Why Does My Fiancé Freeze Up When We Fight?

Me and my fiancé have arguments like any other couple but he freezes up and becomes sarcastic with what I’m trying to work through. I want to work on getting through the arguments the correct way by not having it blow up big time. But he says he doesn’t ever know what to say. He says he feels under pressure in these situations. So my question is: What do I do? 

We’re all hardwired to respond to conflict in one of three survival response styles: Fight, Flight or Freeze.

Our “hardwiring” happens through a combination of nature (how we’re born) and nurture (what worked for us / kept us safe when we were growing). 

Your guy’s a freezer. 

What tipped me off is when he said he feels pressure during conflict. That’s a feeling that freezers (and sometimes flighters / runners report having).  

Keep in mind: The way our response styles look in 2022 isn’t necessarily in the literal sense — meaning, instead of pummeling people when they’re triggered, a fighter’s more likely to use lots of words. They’re also more likely to try and seek an immediate resolution to the situation / have very little ability to sit with discomfort and postpone discussing their feelings. Conflict can be like a fuel injector for these folks, helping their brain churn through solutions to problems.

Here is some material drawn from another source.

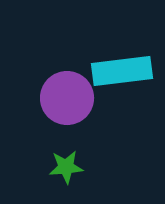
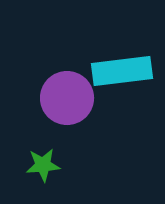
green star: moved 23 px left, 2 px up
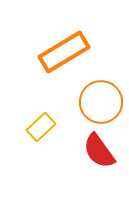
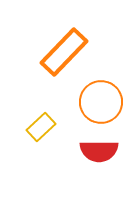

I’m betting this is your style. 

Flighters (weird word – I prefer “runners”) don’t necessarily run out the door (though they may) in times of conflict. They’re more likely to be unavailable by being workaholics, have lots of commitments / hobbies, or, if they’re physically available, they may be emotionally checked out through some vice, like over drinking.   

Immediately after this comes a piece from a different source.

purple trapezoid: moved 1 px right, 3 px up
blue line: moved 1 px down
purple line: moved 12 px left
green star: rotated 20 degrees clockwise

Freezers, well, they learned to be quiet during conflict. It’s how they stayed out of trouble and remained safe. They grew up feeling powerless to advocate for themselves (or were punished when they tried). Conflict doesn’t jumpstart their brain into action the way it does a fighter. It slows it down, helping them get small and quiet and be invisible. 

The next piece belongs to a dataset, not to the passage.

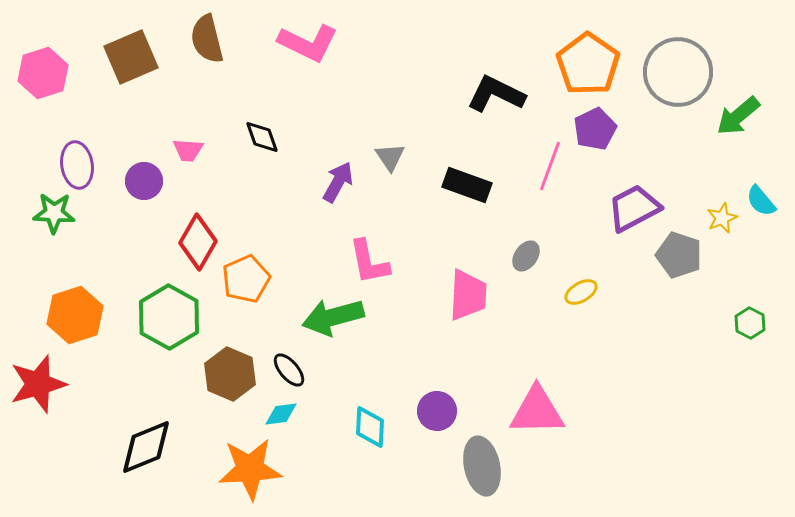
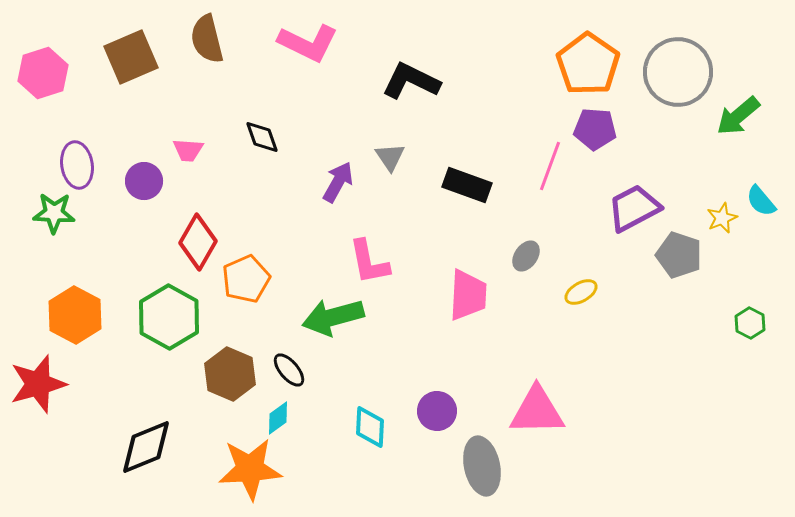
black L-shape at (496, 94): moved 85 px left, 13 px up
purple pentagon at (595, 129): rotated 30 degrees clockwise
orange hexagon at (75, 315): rotated 14 degrees counterclockwise
cyan diamond at (281, 414): moved 3 px left, 4 px down; rotated 28 degrees counterclockwise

There are no “bad” survival response styles. Our response styles kept us safe as children, so they worked. Thing is, as adults, they’re not necessarily serving us —and for sure your fiancé’s is not helping you guys come to a productive outcome. 

Here’s what to do with your guy: 

STEP ONE
In a calm moment, tell him that you want to brainstorm with him a way to talk about serious topics so that he doesn’t feel too much pressure in those moments. Do not have that conversation yet. Just get him to agree and schedule a time to talk about it within the week. Then…

STEP TWO
Send him this blog.

STEP THREE (I’m speaking directly to your man now):
If you’re the way your fiancé is describing you, you’re not someone who does well thinking on his feet in conflict — which is fine, because the solution is simple: You just need notice ahead of time, and you need to know what the agenda is so you can be prepared and don’t freeze up. So the next time she needs to talk, tell her to text you or email you her feelings, and schedule a time to discuss her feelings with her within the next 7 days. That gives you enough time to prepare.

You’ll probably want to use this tool so you can keep things calm and deescalated during that talk. LMK how that works for you.